= Entries supplied =
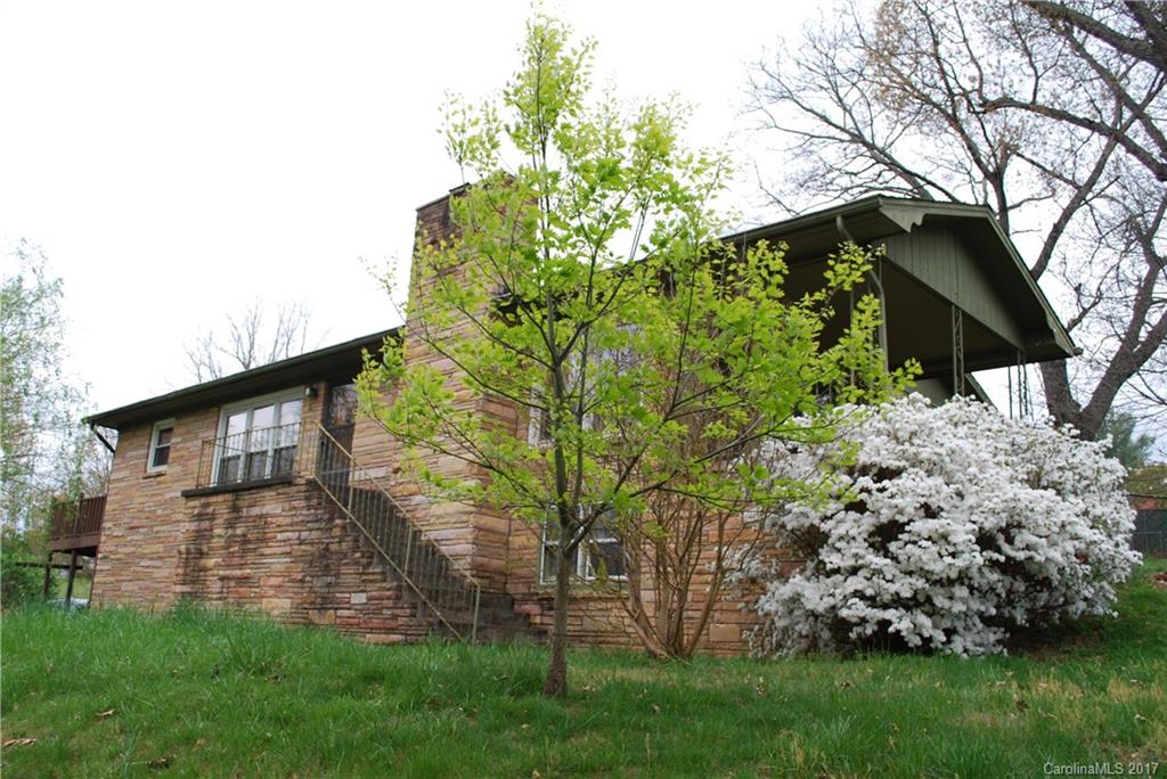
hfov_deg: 57.2
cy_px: 390
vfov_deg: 40.0
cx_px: 584
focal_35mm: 33
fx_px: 1070
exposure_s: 1/160
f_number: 6.3
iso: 100
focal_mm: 22
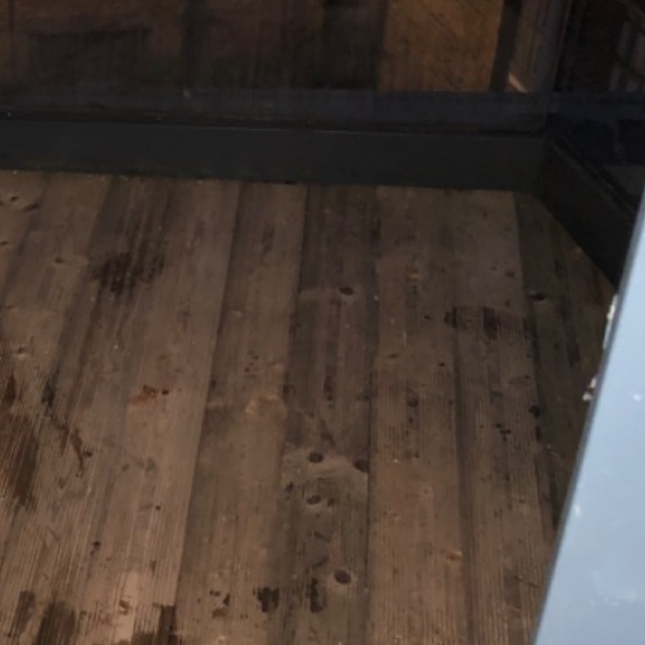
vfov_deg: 24.6
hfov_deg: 23.9
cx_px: 3
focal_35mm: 69
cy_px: 514
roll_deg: +4.5
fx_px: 1455
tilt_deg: -40.3
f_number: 1.8
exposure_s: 1/4
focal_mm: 3.99
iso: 200
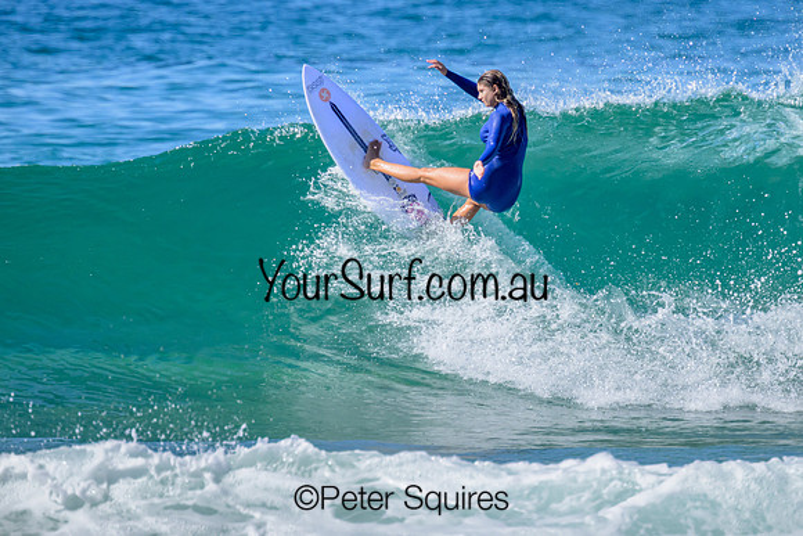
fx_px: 24319
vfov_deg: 1.3
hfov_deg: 1.9
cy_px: 193
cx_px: 498
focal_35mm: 1090
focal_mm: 800
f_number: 11
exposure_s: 1/2000
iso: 1250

= About this task =
Set down word for word the lines beginning with the one containing "vfov_deg: 40.0" and ending with the last line of the listing, inclusive. Omit every picture.

= Solution for this problem =
vfov_deg: 40.0
cx_px: 584
focal_35mm: 33
fx_px: 1070
exposure_s: 1/160
f_number: 6.3
iso: 100
focal_mm: 22
vfov_deg: 24.6
hfov_deg: 23.9
cx_px: 3
focal_35mm: 69
cy_px: 514
roll_deg: +4.5
fx_px: 1455
tilt_deg: -40.3
f_number: 1.8
exposure_s: 1/4
focal_mm: 3.99
iso: 200
fx_px: 24319
vfov_deg: 1.3
hfov_deg: 1.9
cy_px: 193
cx_px: 498
focal_35mm: 1090
focal_mm: 800
f_number: 11
exposure_s: 1/2000
iso: 1250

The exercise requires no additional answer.